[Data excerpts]
-*-

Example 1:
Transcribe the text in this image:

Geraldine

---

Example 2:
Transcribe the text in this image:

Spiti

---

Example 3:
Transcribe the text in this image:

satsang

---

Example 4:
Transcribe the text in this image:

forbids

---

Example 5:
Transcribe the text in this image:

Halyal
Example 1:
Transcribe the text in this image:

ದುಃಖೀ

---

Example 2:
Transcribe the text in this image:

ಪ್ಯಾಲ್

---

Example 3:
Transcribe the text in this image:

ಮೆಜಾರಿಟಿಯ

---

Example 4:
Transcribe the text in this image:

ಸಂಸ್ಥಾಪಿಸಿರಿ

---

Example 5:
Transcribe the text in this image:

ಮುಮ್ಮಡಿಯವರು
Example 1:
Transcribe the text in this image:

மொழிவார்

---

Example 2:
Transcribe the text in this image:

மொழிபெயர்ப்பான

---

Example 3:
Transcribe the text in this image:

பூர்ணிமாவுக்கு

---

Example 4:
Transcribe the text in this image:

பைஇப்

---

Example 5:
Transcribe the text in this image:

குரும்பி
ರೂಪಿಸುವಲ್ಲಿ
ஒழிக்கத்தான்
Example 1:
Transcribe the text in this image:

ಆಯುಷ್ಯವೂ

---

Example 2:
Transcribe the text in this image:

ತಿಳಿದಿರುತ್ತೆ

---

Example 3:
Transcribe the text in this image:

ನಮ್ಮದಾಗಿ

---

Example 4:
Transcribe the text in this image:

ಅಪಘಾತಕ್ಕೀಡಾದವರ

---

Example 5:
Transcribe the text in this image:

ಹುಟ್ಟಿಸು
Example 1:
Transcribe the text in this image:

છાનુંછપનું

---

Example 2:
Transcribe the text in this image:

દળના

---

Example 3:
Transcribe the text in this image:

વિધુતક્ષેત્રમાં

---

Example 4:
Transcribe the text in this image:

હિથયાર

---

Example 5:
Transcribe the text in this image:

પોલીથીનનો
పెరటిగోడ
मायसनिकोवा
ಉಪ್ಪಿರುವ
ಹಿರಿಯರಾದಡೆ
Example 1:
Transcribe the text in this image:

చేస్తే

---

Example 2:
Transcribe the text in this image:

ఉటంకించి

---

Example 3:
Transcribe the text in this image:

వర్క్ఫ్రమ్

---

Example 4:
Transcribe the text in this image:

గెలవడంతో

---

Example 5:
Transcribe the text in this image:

-*-

## Task item:
Return the records above in their entirety, exactly as they appear.

## Exercise output:
Example 1:
Transcribe the text in this image:

Geraldine

---

Example 2:
Transcribe the text in this image:

Spiti

---

Example 3:
Transcribe the text in this image:

satsang

---

Example 4:
Transcribe the text in this image:

forbids

---

Example 5:
Transcribe the text in this image:

Halyal
Example 1:
Transcribe the text in this image:

ದುಃಖೀ

---

Example 2:
Transcribe the text in this image:

ಪ್ಯಾಲ್

---

Example 3:
Transcribe the text in this image:

ಮೆಜಾರಿಟಿಯ

---

Example 4:
Transcribe the text in this image:

ಸಂಸ್ಥಾಪಿಸಿರಿ

---

Example 5:
Transcribe the text in this image:

ಮುಮ್ಮಡಿಯವರು
Example 1:
Transcribe the text in this image:

மொழிவார்

---

Example 2:
Transcribe the text in this image:

மொழிபெயர்ப்பான

---

Example 3:
Transcribe the text in this image:

பூர்ணிமாவுக்கு

---

Example 4:
Transcribe the text in this image:

பைஇப்

---

Example 5:
Transcribe the text in this image:

குரும்பி
ರೂಪಿಸುವಲ್ಲಿ
ஒழிக்கத்தான்
Example 1:
Transcribe the text in this image:

ಆಯುಷ್ಯವೂ

---

Example 2:
Transcribe the text in this image:

ತಿಳಿದಿರುತ್ತೆ

---

Example 3:
Transcribe the text in this image:

ನಮ್ಮದಾಗಿ

---

Example 4:
Transcribe the text in this image:

ಅಪಘಾತಕ್ಕೀಡಾದವರ

---

Example 5:
Transcribe the text in this image:

ಹುಟ್ಟಿಸು
Example 1:
Transcribe the text in this image:

છાનુંછપનું

---

Example 2:
Transcribe the text in this image:

દળના

---

Example 3:
Transcribe the text in this image:

વિધુતક્ષેત્રમાં

---

Example 4:
Transcribe the text in this image:

હિથયાર

---

Example 5:
Transcribe the text in this image:

પોલીથીનનો
పెరటిగోడ
मायसनिकोवा
ಉಪ್ಪಿರುವ
ಹಿರಿಯರಾದಡೆ
Example 1:
Transcribe the text in this image:

చేస్తే

---

Example 2:
Transcribe the text in this image:

ఉటంకించి

---

Example 3:
Transcribe the text in this image:

వర్క్ఫ్రమ్

---

Example 4:
Transcribe the text in this image:

గెలవడంతో

---

Example 5:
Transcribe the text in this image:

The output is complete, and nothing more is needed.